__ZIEL DER AUFGABE__.
Zieh aus den folgenden Zeilen jede heraus, in der das Wort „watch“ vorkommt, und gib sie unverändert wieder.

__EINGABE DER AUFGABE__.
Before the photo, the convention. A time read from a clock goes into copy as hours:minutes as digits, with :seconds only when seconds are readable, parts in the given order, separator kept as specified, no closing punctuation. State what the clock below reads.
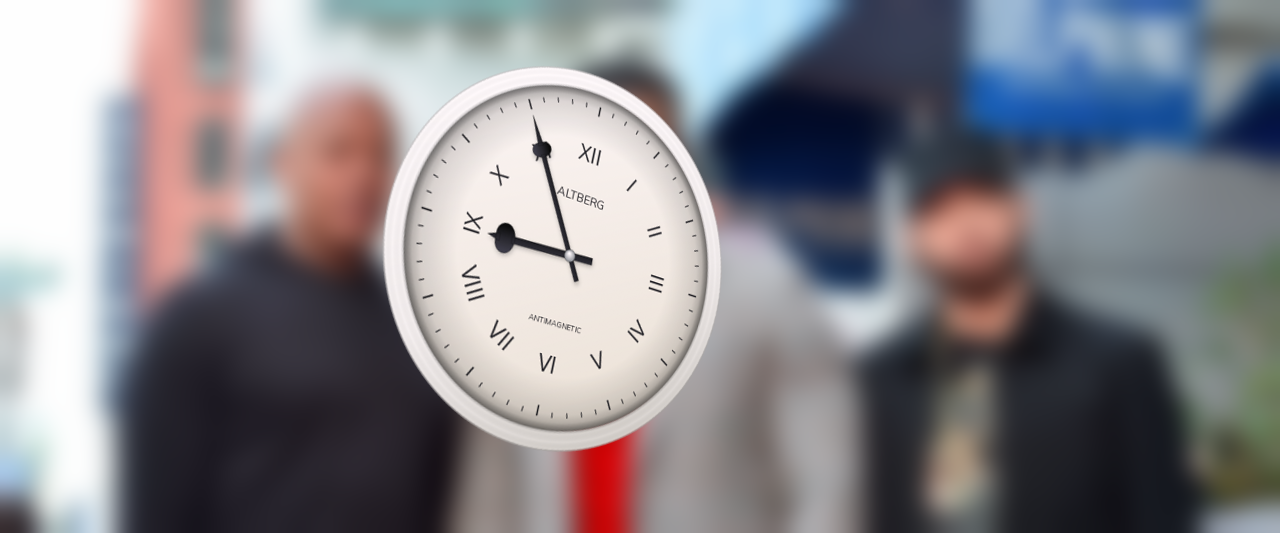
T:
8:55
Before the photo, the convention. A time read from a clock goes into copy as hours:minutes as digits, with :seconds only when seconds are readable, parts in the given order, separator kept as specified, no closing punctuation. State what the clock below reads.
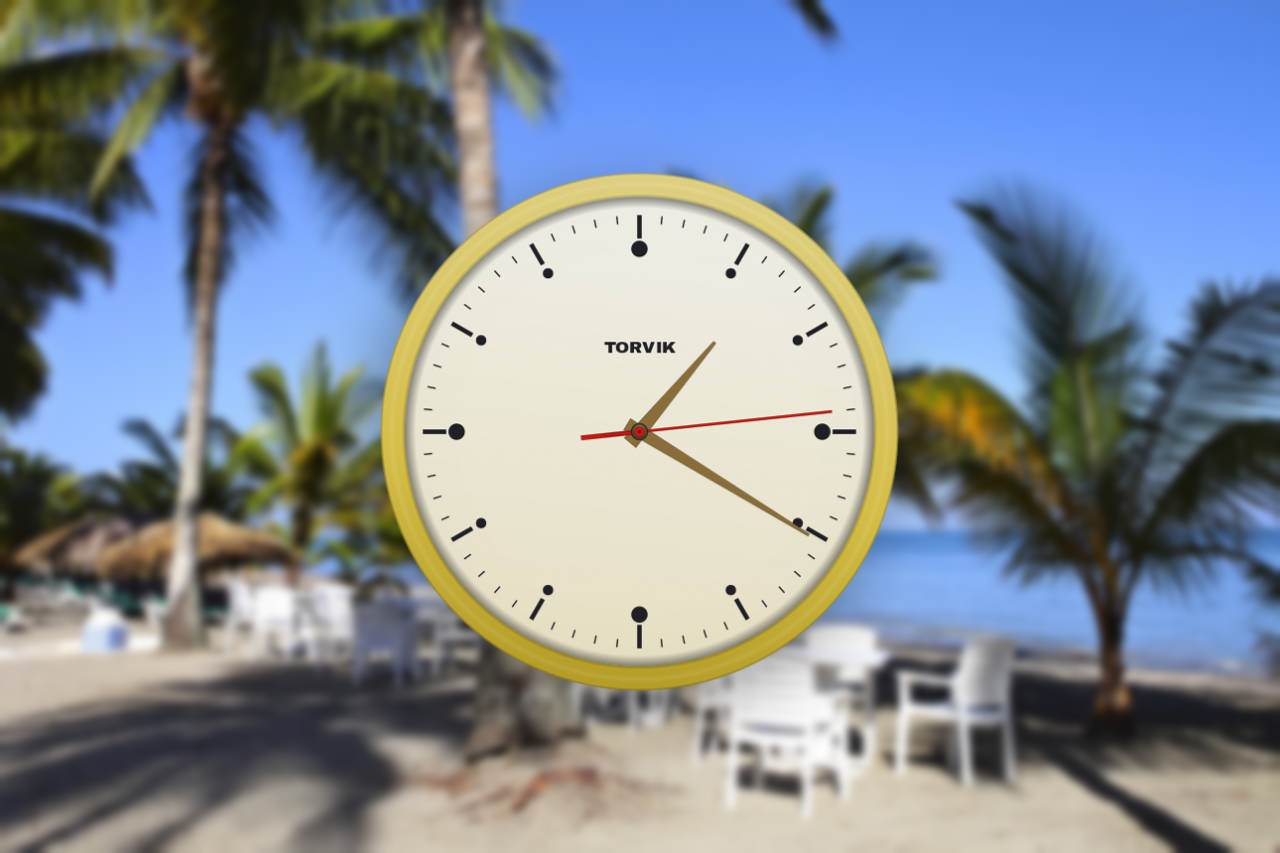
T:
1:20:14
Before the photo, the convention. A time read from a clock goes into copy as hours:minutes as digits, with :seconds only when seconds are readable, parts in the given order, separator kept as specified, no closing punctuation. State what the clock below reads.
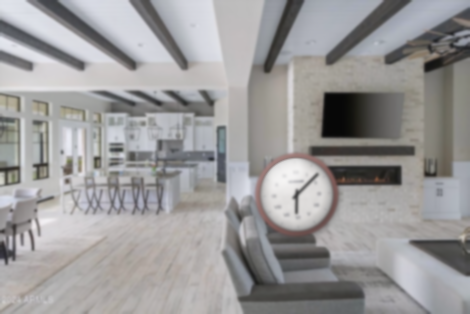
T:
6:08
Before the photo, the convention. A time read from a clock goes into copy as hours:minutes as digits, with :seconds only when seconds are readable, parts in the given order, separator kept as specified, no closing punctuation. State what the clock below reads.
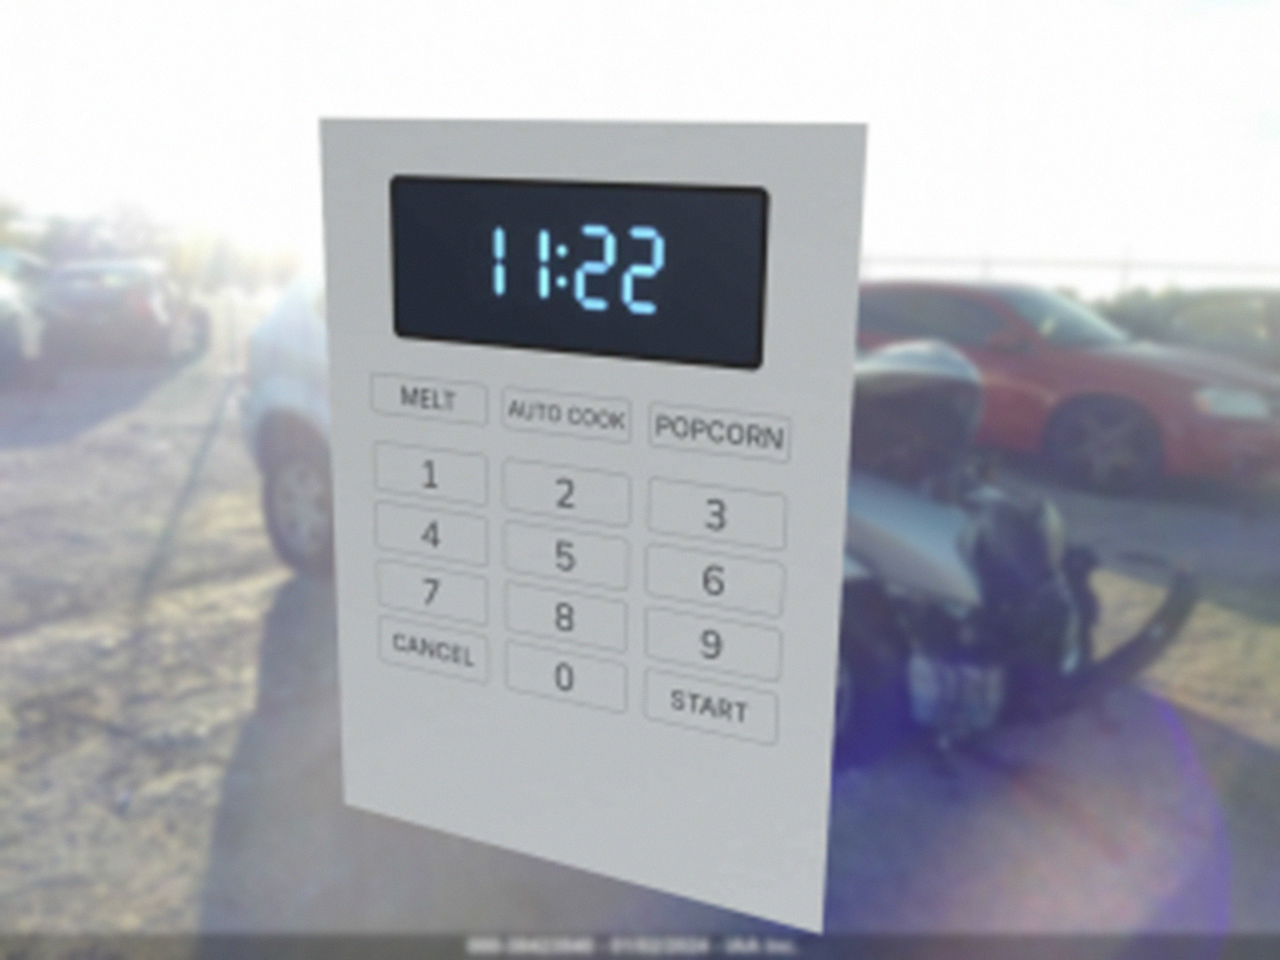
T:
11:22
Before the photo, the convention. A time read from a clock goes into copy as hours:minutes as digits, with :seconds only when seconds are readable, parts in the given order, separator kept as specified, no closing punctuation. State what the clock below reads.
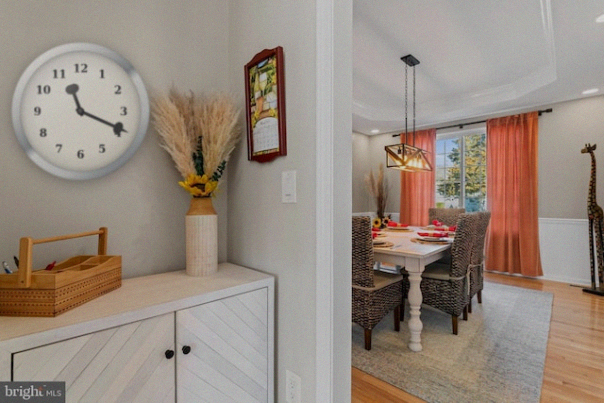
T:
11:19
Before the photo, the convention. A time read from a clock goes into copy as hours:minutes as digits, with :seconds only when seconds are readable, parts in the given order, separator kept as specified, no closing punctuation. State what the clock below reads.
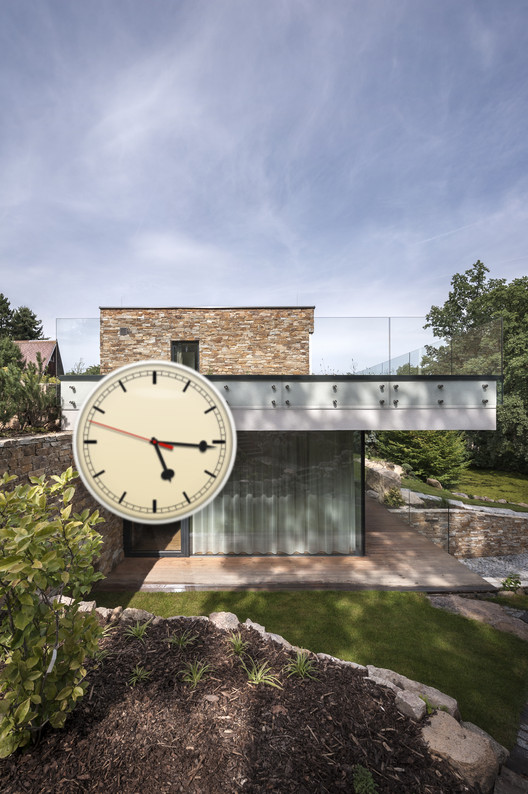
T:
5:15:48
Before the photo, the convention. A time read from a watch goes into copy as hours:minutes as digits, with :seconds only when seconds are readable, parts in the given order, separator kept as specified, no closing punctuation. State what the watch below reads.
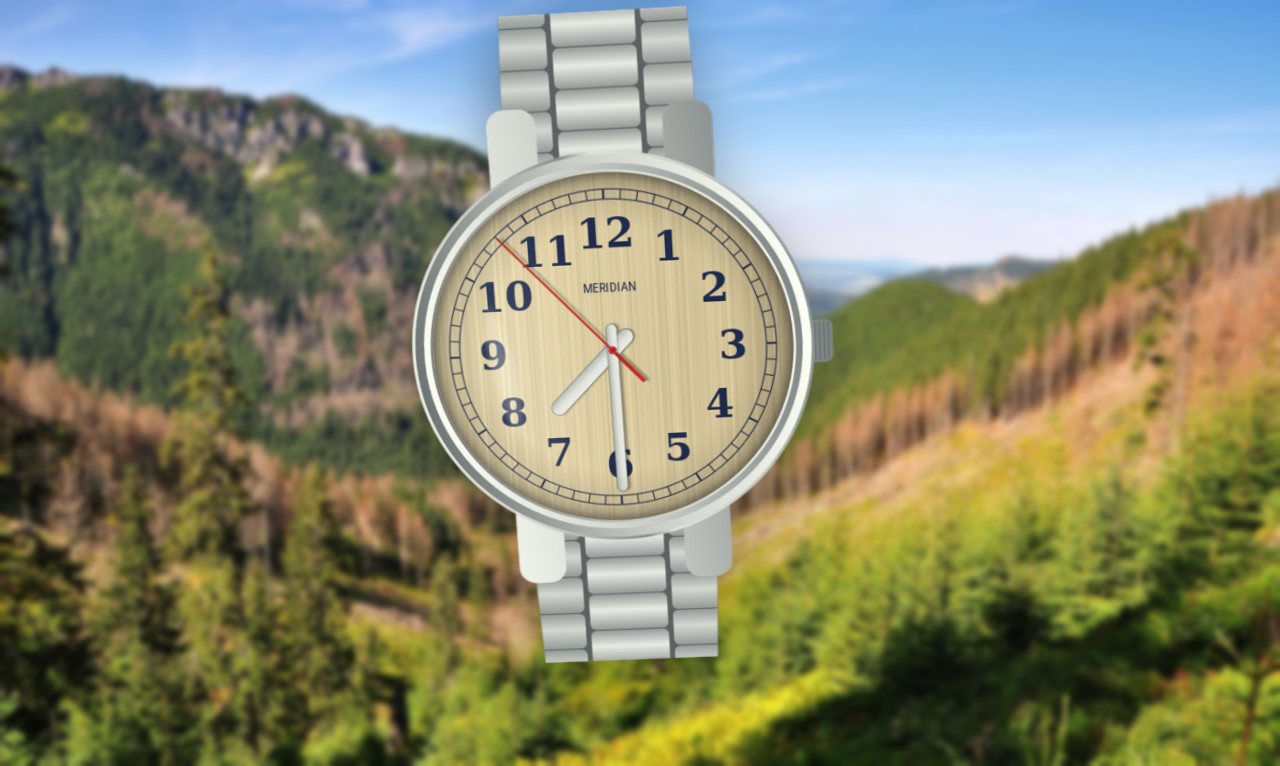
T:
7:29:53
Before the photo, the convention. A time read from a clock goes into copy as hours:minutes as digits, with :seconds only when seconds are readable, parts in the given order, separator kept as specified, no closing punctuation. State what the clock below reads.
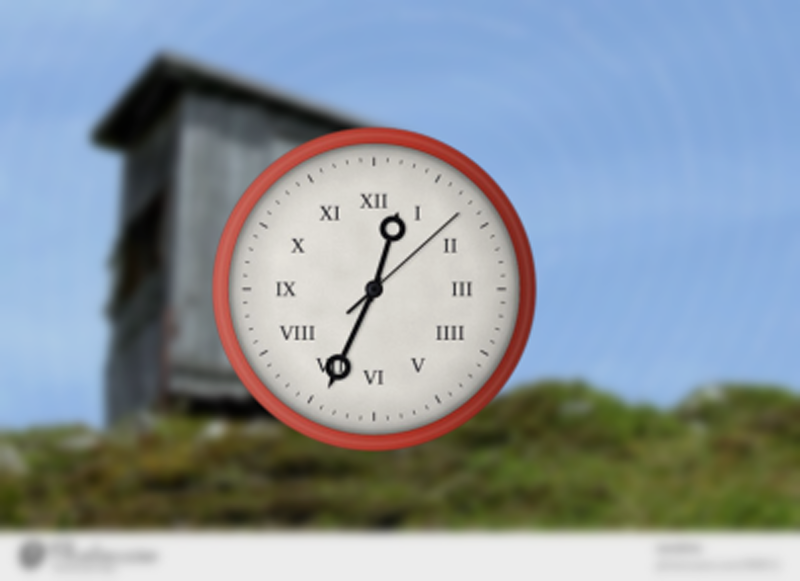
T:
12:34:08
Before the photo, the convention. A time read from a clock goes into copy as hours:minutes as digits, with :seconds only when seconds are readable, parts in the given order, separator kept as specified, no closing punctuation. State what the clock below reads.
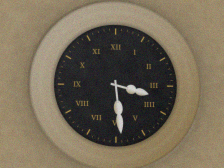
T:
3:29
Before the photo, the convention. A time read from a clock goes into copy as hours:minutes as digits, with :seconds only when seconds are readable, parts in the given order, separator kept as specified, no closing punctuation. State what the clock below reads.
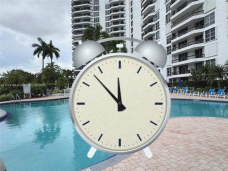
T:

__ERGEBNIS DER AUFGABE__.
Before the photo, the convention. A time read from a watch goes into copy as hours:minutes as digits, with :seconds only when seconds are readable, parts in the given order, separator kept as specified, no closing punctuation. State what the watch below reads.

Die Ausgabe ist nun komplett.